Now the AMCE estimated from the short regression and the AME calculated from the long regression are not the same. The AME continues to correctly estimate the average of the two ATEs, but the AMCE estimates the effect of T₂ averaged over the distribution of treatment conditions, which is no longer equal. That is what the AMCE is supposed to do (that’s what the pull-quote above that defined the AMCE was saying), so nothing wrong with that per se.

We can get similar results by varying the distribution of T₁ but keeping the distribution of T₂ equal across the values of T₁.

Same basic result as in the previous example: the AME is correctly estimated from the long regression, and it is no longer the same as the AMCE estimated from the short regression.

To close out the discussion, let’s take a more extreme case in which the ATE of T₂ is -2 when T₁ = 0, and 2 when T₁ = 1. So T₂ has positive effects or negative effects depending on whether it was assigned 0 or 1 from T₁, and they perfectly cancel out.
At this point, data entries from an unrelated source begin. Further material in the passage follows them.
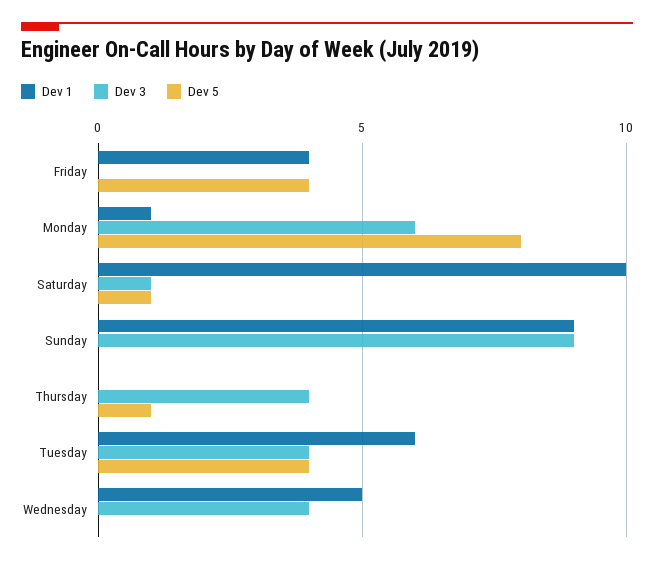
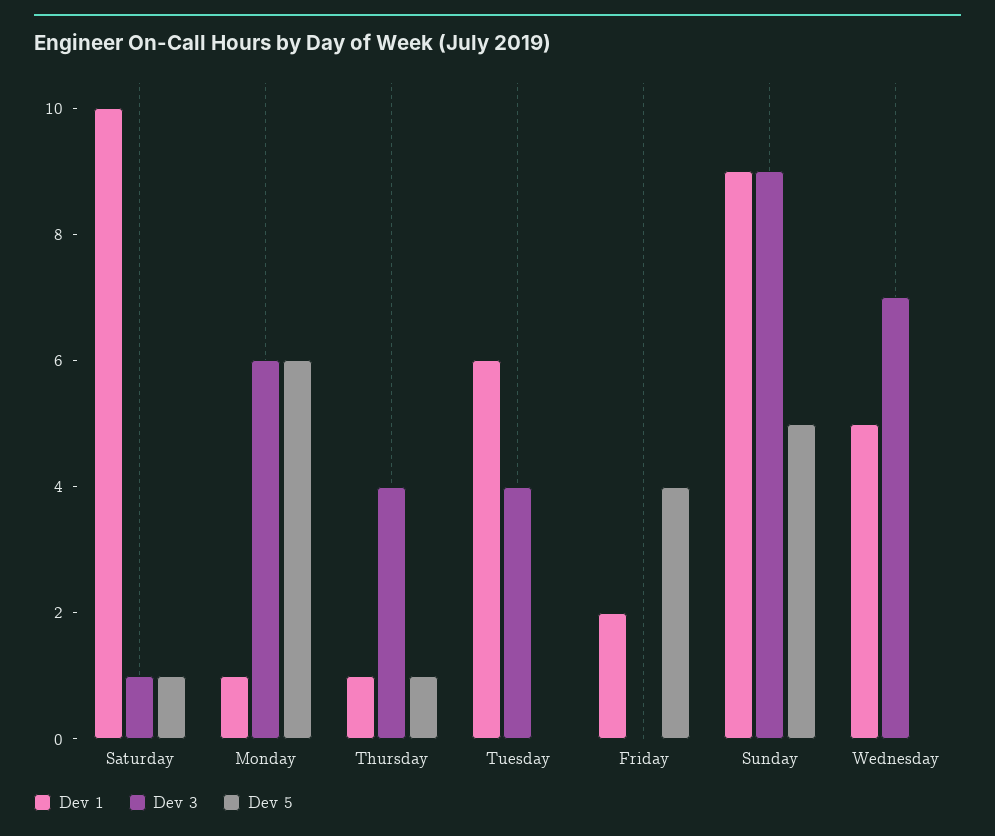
Dev 1, Friday: 4 -> 2
Dev 5, Monday: 8 -> 6
Dev 5, Sunday: 0 -> 5
Dev 1, Thursday: 0 -> 1
Dev 5, Tuesday: 4 -> 0
Dev 3, Wednesday: 4 -> 7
As a result, the AME should be 0. What happens?

Here is a situation where if you actually cared to estimate the AME of T₂ (and were uninterested in heterogeneity of the ATE of T₂ across values of T₁), you would conclude something very different based on the short versus long regression. The short regression gives you an AMCE of T₂ that is often negative and statistically significant, whereas the long regression gives you an AME of 0 (and fails to reject the null that it is 0).

Summing Up

Working through these examples helps to develop intuitions about what the AMCE corresponds to, and its value when analyzing 2×2 (or other) factorial experiments. Here are the main takeaways:

1. The point of my original tweet stands. If you have conducted a 2×2 factorial experiment, you should estimate the long regression and look for heterogeneity in the ATEs of the two treatment arms. All of the reasons that MRW give in favor of doing it this way hold.
2. If you actually do not care about that heterogeneity, and are only interested in the effect of one treatment arm unconditional on the other, you should still estimate the long regression and calculate the AME from that. There’s no excuse not to do that, thanks to margins.
3. If you know that your sample has equal numbers of observations in each of the four cells of the 2×2, and you only care about the AME, only then should you estimate the short regression, because here the AMCE and the AME will coincide and it won’t matter.**
4. One could in principle be interested in the AMCE itself in a 2×2 factorial experiment. For example, perhaps the joint distribution of treatment states was assigned to be imbalanced on purpose, in a way that represented some feature of the real world. In this case, the AMCE could be a quantity that is useful for some sort of claim about external validity. (That said, I am not aware of any factorial experiment designed in such a way that the AMCE was a causal quantity of interest in this regard.)
5. This recommendations do not have any direct implications for HHY’s analysis of conjoints and the utility of estimating AMCEs from them. First, it remains the case that AMEs and various subgroup ATEs are likely not estimable when there are large numbers of potential combinations of profiles. Second, as HHY note, if one were interested in a particular subset of these interactive effects, they could be estimated from conjoint data too—although not via the short regression, but rather by carefully specifying a different regression. See, e.g., Egami and Imai (pdf) on Average Marginal Interaction Effects.

NOTES

* Sorry John.

** I do not know if this holds when adjusting for pre-treatment covariates that might be imbalanced across treatment arms.